I like to make my own chorizo (Mexican) sausage using ground pork from the grocery store and ground red peppers, either from my own stash or from New Mexico. However, having successfully ground my own chuck for my latest chili batch using my new meat grinder attachment for my Kitchen Aid mixer, I decided to try my hand at making breakfast sausage.
So here are the basic ingredients for the recipe I tried: pork roast and fat back.
Don’t get grossed out by the fat back. It makes this story interesting. We’ll come back to it shortly.
Additionally, there are several spices (salt, black pepper, red pepper flakes, sage, thyme, rosemary, nutmeg, and cayenne), plus brown sugar.

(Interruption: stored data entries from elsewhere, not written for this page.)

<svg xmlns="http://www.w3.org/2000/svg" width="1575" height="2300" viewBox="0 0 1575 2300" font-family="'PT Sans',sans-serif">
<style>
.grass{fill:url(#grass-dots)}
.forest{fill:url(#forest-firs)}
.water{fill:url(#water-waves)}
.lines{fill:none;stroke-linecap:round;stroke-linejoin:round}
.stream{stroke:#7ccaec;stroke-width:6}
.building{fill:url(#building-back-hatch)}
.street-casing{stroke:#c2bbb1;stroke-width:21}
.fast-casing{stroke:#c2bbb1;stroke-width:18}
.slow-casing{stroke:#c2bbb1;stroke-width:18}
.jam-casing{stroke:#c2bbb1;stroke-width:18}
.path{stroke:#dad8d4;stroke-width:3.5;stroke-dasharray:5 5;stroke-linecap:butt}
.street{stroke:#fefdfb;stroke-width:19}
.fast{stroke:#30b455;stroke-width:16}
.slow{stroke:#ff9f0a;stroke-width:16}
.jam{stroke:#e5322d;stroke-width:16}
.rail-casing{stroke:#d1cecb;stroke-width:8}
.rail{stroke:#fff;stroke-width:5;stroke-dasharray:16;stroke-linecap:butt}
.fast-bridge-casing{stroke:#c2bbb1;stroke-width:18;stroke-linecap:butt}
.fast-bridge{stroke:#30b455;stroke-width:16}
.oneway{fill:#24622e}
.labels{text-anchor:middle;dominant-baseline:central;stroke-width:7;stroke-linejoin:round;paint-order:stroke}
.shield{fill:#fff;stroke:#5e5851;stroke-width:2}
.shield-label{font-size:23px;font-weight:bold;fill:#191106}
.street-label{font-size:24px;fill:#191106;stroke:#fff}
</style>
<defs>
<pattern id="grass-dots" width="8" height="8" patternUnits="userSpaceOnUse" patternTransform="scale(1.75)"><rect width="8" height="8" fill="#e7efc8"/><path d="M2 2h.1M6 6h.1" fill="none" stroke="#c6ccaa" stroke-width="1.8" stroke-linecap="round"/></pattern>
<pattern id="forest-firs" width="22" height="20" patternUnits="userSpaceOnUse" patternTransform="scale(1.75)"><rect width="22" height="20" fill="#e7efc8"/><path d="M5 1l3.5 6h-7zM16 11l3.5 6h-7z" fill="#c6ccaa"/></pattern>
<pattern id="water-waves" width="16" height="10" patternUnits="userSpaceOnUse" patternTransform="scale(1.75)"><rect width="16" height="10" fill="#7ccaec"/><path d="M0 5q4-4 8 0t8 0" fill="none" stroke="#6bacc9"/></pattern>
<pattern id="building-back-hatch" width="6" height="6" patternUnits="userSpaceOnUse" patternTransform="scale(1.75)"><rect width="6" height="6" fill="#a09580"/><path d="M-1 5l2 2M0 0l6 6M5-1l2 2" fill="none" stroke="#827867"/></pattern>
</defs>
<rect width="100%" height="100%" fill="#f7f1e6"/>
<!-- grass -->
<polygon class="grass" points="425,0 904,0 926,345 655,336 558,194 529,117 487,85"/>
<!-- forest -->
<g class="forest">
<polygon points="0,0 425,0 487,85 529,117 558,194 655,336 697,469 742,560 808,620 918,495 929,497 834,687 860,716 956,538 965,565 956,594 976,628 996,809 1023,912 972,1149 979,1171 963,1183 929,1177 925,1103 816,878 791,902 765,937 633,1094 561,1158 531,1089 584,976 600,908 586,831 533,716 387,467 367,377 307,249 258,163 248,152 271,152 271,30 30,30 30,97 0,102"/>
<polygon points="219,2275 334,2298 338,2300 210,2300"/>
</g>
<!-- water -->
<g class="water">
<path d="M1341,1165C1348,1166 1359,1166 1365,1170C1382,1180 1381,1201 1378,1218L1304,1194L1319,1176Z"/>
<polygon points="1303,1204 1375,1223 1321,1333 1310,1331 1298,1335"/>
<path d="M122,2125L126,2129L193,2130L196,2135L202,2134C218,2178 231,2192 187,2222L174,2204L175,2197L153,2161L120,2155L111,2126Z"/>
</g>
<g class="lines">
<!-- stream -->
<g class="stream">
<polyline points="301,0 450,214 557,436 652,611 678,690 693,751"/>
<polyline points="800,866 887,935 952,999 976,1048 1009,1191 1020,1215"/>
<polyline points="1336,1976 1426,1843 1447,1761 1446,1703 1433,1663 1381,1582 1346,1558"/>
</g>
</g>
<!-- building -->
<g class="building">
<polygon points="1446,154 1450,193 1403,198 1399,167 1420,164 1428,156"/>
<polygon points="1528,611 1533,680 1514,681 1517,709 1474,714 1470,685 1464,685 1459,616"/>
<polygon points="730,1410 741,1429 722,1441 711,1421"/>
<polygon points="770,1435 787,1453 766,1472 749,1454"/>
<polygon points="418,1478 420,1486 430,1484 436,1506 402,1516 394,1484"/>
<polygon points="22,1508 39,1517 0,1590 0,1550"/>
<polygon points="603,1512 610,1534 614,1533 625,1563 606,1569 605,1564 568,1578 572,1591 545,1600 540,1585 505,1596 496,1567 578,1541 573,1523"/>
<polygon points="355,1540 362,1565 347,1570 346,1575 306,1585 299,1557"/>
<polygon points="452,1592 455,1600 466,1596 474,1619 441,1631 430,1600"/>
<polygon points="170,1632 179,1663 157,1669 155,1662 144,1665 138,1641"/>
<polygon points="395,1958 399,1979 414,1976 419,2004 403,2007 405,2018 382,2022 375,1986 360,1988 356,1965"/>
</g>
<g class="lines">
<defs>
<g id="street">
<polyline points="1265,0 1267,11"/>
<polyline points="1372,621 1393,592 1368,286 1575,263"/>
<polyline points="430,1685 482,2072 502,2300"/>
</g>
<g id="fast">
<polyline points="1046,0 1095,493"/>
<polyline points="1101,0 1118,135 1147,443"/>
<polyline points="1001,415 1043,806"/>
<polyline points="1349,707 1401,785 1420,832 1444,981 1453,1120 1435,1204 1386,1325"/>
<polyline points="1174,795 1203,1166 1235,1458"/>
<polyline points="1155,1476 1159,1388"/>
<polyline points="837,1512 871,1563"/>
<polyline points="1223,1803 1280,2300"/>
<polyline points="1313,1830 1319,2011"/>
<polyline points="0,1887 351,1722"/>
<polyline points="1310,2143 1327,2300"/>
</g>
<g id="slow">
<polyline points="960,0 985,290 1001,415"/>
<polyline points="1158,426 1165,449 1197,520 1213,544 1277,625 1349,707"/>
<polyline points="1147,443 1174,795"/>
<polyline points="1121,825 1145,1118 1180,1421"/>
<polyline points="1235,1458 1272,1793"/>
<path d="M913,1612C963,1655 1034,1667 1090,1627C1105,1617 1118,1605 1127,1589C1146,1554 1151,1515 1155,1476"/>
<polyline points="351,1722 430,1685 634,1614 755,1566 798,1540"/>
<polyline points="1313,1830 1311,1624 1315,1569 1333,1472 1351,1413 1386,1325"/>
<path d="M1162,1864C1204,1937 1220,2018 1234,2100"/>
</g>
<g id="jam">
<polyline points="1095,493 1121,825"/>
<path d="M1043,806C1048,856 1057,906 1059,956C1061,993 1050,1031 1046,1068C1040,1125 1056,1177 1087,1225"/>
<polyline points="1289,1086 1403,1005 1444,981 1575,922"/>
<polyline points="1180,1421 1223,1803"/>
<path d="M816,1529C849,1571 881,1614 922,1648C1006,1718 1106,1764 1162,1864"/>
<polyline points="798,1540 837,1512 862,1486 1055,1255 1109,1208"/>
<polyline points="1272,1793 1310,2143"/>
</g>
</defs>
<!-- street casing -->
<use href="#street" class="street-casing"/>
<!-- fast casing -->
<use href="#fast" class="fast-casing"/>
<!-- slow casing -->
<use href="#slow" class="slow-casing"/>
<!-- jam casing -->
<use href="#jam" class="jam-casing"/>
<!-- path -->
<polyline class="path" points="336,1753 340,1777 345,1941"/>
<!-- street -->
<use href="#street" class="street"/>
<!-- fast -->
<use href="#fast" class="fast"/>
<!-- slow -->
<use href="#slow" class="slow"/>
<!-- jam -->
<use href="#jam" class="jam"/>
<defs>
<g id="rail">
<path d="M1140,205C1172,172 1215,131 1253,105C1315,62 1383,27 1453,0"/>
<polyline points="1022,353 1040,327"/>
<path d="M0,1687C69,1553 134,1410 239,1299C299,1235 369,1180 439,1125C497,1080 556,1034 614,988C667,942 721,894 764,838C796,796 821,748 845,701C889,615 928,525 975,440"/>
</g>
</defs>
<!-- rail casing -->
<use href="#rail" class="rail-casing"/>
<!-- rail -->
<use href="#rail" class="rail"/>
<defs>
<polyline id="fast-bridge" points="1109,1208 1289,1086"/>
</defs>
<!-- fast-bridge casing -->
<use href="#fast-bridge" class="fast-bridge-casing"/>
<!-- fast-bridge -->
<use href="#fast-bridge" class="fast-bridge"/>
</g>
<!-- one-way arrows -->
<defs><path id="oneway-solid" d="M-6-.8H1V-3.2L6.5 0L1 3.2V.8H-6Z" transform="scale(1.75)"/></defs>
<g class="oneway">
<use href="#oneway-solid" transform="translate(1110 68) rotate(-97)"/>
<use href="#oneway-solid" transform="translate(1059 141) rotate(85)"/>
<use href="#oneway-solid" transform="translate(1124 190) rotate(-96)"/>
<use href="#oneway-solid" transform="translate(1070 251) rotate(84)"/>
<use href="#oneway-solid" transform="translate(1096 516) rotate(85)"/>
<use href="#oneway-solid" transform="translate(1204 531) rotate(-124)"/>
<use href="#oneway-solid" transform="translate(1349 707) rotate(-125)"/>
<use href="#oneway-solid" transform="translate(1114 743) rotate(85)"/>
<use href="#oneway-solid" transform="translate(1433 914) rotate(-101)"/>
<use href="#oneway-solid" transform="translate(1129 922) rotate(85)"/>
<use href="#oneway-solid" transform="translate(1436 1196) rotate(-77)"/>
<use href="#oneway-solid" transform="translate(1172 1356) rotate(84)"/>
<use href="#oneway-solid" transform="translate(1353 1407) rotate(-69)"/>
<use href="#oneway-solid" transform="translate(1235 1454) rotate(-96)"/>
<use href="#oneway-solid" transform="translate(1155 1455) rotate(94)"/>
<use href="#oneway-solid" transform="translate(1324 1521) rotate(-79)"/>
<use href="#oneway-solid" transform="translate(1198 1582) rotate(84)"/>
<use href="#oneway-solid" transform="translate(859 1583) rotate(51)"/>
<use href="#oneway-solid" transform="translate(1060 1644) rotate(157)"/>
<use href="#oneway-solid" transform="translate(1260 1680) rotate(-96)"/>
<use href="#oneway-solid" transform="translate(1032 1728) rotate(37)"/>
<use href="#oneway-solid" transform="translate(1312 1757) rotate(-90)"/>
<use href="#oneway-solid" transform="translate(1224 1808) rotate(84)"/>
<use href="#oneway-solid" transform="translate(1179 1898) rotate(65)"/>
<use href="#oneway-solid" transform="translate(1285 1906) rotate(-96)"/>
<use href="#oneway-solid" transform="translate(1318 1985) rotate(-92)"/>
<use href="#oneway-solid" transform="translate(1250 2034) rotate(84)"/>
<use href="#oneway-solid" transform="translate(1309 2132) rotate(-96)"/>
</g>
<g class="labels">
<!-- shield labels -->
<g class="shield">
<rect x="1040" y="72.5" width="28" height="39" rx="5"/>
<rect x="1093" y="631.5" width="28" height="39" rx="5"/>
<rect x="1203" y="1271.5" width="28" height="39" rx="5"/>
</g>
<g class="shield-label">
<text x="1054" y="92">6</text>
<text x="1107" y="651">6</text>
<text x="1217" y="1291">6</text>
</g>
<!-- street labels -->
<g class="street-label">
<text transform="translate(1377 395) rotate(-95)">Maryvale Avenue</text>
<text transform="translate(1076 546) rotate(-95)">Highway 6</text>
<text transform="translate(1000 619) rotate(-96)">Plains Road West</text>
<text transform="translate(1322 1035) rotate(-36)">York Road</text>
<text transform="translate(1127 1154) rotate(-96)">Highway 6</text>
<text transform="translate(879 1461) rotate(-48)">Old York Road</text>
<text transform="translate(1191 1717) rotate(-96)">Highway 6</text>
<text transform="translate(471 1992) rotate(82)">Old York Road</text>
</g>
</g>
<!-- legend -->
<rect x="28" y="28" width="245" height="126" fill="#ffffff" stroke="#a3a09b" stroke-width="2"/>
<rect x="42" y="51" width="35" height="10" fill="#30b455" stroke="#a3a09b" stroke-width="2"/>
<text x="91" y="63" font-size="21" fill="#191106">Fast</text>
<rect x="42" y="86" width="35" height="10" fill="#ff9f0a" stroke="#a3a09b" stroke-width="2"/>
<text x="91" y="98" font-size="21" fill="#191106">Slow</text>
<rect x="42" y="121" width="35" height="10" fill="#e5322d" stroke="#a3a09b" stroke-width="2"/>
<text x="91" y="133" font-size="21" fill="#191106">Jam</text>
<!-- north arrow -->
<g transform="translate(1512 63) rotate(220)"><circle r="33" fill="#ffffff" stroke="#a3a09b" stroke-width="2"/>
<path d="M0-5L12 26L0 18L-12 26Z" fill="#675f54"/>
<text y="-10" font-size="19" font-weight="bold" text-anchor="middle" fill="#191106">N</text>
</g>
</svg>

I should have looked further at some different recipes, i.e. ones that didn’t use fat back. Fat back is a hard fat from under the skin of the back of a pig. I had never worked with it before–and this will be the last time I hope. First I had to cut the pork roast up into small pieces, them the fat back. Here is where the trouble began. Fat back is about like leather–fairly hard leather at that. I found out I needed to run it through my chipper/shredder to get it to grind up. I had trouble cutting it into small pieces. Anyway, got it done using a pair of heavy duty scissors. Thought I was going to have to go out into the shop and get a pair of my metal cutting tin snips it was so tough. Got it all cut up and added everything together:
The little white strips are the fat back.
So I started grinding these with my grinder:
To make a long story shorter, the fat back kept clogging up the food grinder, even bringing the heavy duty Kitchen Aid to a standstill. Yikes! But, wait, it gets worse.

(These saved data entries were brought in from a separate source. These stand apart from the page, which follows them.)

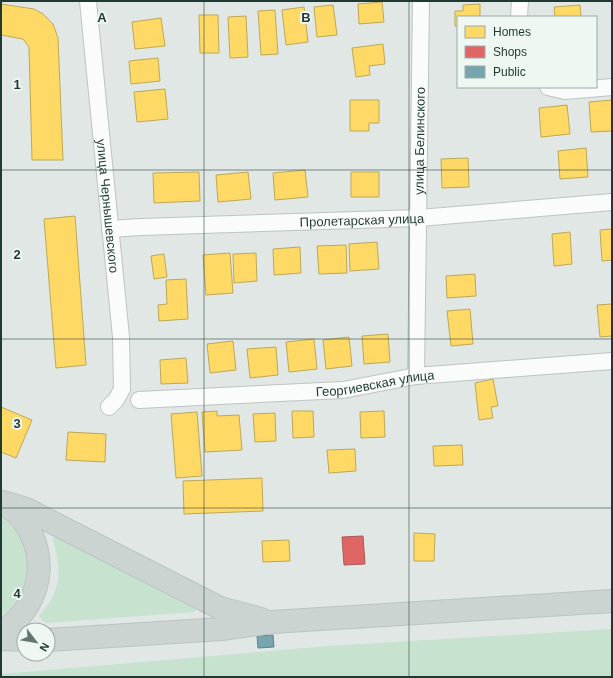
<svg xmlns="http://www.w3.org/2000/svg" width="613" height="678" font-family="Helvetica,sans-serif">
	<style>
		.green { fill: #c8e2d0 }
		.homes { fill: #ffd966; stroke: #bca957 }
		.shops { fill: #e06666; stroke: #a65957 }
		.public { fill: #76a5af; stroke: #5c858a }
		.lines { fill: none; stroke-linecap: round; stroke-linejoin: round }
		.minor-casing { stroke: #bdc4c1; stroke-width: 18 }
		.primary-casing { stroke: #bac4c1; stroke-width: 24 }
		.minor { stroke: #fafbfb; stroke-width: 16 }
		.primary { stroke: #ccd4d2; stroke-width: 22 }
		.grid { fill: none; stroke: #1e3a33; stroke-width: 1; stroke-opacity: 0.55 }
		.labels { text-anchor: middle; stroke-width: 4; stroke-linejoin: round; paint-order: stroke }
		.street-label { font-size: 13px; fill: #1e3a33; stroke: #eef7f2 }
		.grid-label { font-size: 13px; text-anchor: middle; font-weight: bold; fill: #1e3a33; stroke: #eef7f2; stroke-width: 4; stroke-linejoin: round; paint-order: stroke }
	</style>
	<rect width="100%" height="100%" fill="#e0e7e4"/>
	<path class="green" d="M1,517L6,520L22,540L28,564L24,588L10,609L1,615Z
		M59,534L196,602L195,612L45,623L39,616C63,588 61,573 53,539Z
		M612,629V677H1V674L328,646Z"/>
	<path class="homes" d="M382,2L384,22L359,24L358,4Z
		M1,4L34,9L43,14L53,24L58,38L63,160H32L29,47L23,39L1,35Z
		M480,4V17H458V26H455V11H463V5Z
		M333,5L337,35L317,37L314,7Z
		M580,5L581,17H555L554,7Z
		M304,7L308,42L286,45L282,10Z
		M275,10L278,54L261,55L258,11Z
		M199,15H218L219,53H200Z
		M246,16L248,57L230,58L228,17Z
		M161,18L165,46L135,49L132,22Z
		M383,44L385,64L369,66L370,75L356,77L352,48Z
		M158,58L160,81L131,84L129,61Z
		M165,89L168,119L137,122L134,92Z
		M350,100H379V123H369V131H350Z
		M612,100V131L591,132L589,102Z
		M567,105L570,134L541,137L539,108Z
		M586,148L588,177L560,179L558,151Z
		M468,158L469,187L442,188L441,159Z
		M305,170L308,197L275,200L273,173Z
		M199,172L200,201L154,203L153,173Z
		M248,172L251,199L218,202L216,175Z
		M351,172H379V197H351Z
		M75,216L86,365L56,368L44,219Z
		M612,229V260L602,261L600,230Z
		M570,232L572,264L554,266L552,234Z
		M377,242L379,269L350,271L349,244Z
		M346,245L347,273L319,274L317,246Z
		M300,247L301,273L274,275L273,249Z
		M230,253L233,293L206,295L203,255Z
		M256,253L257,281L234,283L233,254Z
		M164,254L167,277L154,279L151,256Z
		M475,274L476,296L447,298L446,276Z
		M186,279L188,319L159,321L158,305L167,304L166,280Z
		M612,304V336L600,337L597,305Z
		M470,309L473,344L451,346L447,311Z
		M388,334L390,362L364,364L362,336Z
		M349,337L352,366L326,369L323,340Z
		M314,339L317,369L289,372L286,342Z
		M233,341L236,370L210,373L207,344Z
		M276,347L278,375L250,378L247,349Z
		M186,358L188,383L161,384L160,360Z
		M493,379L498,406L491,407L493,418L479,420L475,383Z
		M1,407L32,420L16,458L1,452Z
		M217,411V416L239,415L242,450L205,452L202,412Z
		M292,411H313L314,437L293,438Z
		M384,411L385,437L361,438L360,412Z
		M197,412L202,476L176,478L171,414Z
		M275,413L276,441L255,442L253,414Z
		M68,432L106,434L105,462L66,460Z
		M462,445L463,465L434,466L433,446Z
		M355,449L356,471L329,473L327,450Z
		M262,478L263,511L184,514L183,481Z
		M414,533L435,534L434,561H414Z
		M289,540L290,561L263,562L262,541Z"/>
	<path class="shops" d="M363,536L365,564L344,565L342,537Z"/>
	<path class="public" d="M273,635L274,647L258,648L257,636Z"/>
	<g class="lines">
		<defs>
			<g id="minor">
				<path id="s1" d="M88,1L121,337L122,389L116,400L109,407"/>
				<path d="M519,17L520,1"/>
				<path d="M548,87L565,91L612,87"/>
				<path id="s2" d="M110,229L141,227L419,218L612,202"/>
				<path id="s3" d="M416,376L421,1"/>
				<path id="s4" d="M139,400L343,390L416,376L612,361"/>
			</g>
			<path id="primary" d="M3,502L26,509L220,608L261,619
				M1,632C48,603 52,540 8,506
				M1,639L24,640
				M48,640L222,629L272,622L612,601"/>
		</defs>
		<use href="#minor" class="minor-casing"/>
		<use href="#primary" class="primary-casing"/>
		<use href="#minor" class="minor"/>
		<use href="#primary" class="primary"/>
	</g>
	<path class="grid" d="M204,1V677M409,1V677M1,170H612M1,339H612M1,508H612"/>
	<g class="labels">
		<g class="street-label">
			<text dy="5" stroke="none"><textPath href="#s3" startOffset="235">улица Белинского</textPath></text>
			<text dy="5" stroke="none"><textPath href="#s1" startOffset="206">улица Чернышевского</textPath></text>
			<text dy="5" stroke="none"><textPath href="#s2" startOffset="252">Пролетарская улица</textPath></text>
			<text dy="5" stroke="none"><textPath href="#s4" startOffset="237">Георгиевская улица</textPath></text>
		</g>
	</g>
	<g class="grid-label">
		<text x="102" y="22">A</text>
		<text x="306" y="22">B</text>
		<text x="17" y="89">1</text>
		<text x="17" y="259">2</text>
		<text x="17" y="428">3</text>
		<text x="17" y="598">4</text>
	</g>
	<rect width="613" height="678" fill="none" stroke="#1e3a33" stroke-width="4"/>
	<rect x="457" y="16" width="140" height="72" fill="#eef7f2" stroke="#9baba6"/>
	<rect x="465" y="26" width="20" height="12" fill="#ffd966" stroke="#9baba6"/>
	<text x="493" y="36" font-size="12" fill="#1e3a33">Homes</text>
	<rect x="465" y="46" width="20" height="12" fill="#e06666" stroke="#9baba6"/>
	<text x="493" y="56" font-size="12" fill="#1e3a33">Shops</text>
	<rect x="465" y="66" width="20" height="12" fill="#76a5af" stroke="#9baba6"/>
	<text x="493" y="76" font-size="12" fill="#1e3a33">Public</text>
	<g transform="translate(36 642) rotate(121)"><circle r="19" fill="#eef7f2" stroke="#9baba6"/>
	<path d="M0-3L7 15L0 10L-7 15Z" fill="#627771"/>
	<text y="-6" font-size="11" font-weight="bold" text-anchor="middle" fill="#1e3a33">N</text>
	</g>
</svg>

After stopping and cleaning out the fat back from the grinder several times, I finally got it all ground, and made patties for freezing:
Wait, the story gets better.
So, I forze them and today pulled them out of the freezer to try some for breakfast:
What you see here on the plate are two of the sausages, a slice of my 12-whole grain bread, and a new recipe of jalapeño-cheese grits. I took my first taste. The jalapeño-cheese grits were great and worth another blog. My 12-grain bread, a meal in itself, great. The sausage? Yuk!!! Way too salty! I couldn’t taste the sausage for all the salt.
I had noticed that the fat back was covered in salt, but, never having worked with it before, I thought, well, okay. Then the recipe itself called for a modest amount of salt. This stuff was so salty I didn’t want to feed it to my dogs, who were standing by waiting for their taste. The sausage was uneatable.
Moral: You win some; you loose some. Or, from Mary Chapin Carpenter, “Sometimes your the windshield; sometimes your the bug.” This is one recipe that goes into the trash, along with the two pounds of sausage and the left over fat back. Sigh. Such are the adventures of my life.